WORK ORDER =
Each record below should be set down exactly.

EXERCISE MATERIALS =
--- START ---

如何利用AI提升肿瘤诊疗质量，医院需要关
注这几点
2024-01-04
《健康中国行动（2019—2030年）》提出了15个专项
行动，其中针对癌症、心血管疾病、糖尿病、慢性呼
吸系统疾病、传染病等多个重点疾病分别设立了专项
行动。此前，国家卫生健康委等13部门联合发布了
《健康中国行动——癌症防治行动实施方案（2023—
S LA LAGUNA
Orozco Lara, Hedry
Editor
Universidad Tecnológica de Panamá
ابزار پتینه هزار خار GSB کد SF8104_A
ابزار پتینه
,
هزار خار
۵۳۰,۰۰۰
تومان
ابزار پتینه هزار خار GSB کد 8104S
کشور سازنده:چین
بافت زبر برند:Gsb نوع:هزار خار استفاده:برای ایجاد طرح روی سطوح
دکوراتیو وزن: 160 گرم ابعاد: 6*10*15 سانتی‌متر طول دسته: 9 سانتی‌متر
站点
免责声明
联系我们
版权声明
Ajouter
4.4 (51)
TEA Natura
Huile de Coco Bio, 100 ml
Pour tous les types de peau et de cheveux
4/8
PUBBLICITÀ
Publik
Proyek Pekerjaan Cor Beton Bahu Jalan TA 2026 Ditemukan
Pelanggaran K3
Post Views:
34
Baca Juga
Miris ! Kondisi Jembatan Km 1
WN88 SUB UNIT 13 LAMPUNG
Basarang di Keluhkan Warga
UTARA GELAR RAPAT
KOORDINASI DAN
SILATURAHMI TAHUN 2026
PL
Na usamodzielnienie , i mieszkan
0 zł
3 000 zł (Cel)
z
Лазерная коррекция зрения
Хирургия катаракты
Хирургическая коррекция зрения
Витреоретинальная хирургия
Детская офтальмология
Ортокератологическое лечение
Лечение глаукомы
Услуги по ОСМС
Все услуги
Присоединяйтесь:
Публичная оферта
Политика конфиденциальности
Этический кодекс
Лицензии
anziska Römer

--- END ---

TASK RESPONSE =
如何利用AI提升肿瘤诊疗质量，医院需要关
注这几点
2024-01-04
《健康中国行动（2019—2030年）》提出了15个专项
行动，其中针对癌症、心血管疾病、糖尿病、慢性呼
吸系统疾病、传染病等多个重点疾病分别设立了专项
行动。此前，国家卫生健康委等13部门联合发布了
《健康中国行动——癌症防治行动实施方案（2023—
S LA LAGUNA
Orozco Lara, Hedry
Editor
Universidad Tecnológica de Panamá
ابزار پتینه هزار خار GSB کد SF8104_A
ابزار پتینه
,
هزار خار
۵۳۰,۰۰۰
تومان
ابزار پتینه هزار خار GSB کد 8104S
کشور سازنده:چین
بافت زبر برند:Gsb نوع:هزار خار استفاده:برای ایجاد طرح روی سطوح
دکوراتیو وزن: 160 گرم ابعاد: 6*10*15 سانتی‌متر طول دسته: 9 سانتی‌متر
站点
免责声明
联系我们
版权声明
Ajouter
4.4 (51)
TEA Natura
Huile de Coco Bio, 100 ml
Pour tous les types de peau et de cheveux
4/8
PUBBLICITÀ
Publik
Proyek Pekerjaan Cor Beton Bahu Jalan TA 2026 Ditemukan
Pelanggaran K3
Post Views:
34
Baca Juga
Miris ! Kondisi Jembatan Km 1
WN88 SUB UNIT 13 LAMPUNG
Basarang di Keluhkan Warga
UTARA GELAR RAPAT
KOORDINASI DAN
SILATURAHMI TAHUN 2026
PL
Na usamodzielnienie , i mieszkan
0 zł
3 000 zł (Cel)
z
Лазерная коррекция зрения
Хирургия катаракты
Хирургическая коррекция зрения
Витреоретинальная хирургия
Детская офтальмология
Ортокератологическое лечение
Лечение глаукомы
Услуги по ОСМС
Все услуги
Присоединяйтесь:
Публичная оферта
Политика конфиденциальности
Этический кодекс
Лицензии
anziska Römer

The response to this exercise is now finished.